___ ENTRIES SHOWN
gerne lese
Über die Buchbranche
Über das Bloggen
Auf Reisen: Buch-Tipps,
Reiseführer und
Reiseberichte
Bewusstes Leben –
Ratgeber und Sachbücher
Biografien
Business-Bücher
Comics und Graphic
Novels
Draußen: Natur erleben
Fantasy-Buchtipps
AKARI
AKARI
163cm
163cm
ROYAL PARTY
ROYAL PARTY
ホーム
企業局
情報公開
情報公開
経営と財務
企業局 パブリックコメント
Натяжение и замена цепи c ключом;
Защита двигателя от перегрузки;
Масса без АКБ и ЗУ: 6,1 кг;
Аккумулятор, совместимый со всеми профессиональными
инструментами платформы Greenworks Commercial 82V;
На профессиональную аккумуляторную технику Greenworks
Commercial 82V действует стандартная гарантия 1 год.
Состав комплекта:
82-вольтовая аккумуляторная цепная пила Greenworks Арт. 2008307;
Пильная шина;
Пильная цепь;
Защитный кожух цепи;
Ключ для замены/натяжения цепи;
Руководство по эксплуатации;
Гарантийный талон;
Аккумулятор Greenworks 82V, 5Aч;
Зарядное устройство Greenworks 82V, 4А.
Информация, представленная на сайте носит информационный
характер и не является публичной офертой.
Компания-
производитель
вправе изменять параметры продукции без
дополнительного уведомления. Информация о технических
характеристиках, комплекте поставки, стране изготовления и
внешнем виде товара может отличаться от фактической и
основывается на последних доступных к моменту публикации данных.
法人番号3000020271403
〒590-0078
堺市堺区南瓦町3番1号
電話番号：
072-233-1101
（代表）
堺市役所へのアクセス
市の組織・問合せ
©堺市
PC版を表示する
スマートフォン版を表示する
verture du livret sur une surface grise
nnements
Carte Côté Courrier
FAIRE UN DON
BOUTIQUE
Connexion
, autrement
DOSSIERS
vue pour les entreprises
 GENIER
______
**GOAL OF THE EXERCISE:** Write out every line of the listing that holds the word "цепи".

**EXERCISE RESULT:**
Натяжение и замена цепи c ключом;
Защитный кожух цепи;
Ключ для замены/натяжения цепи;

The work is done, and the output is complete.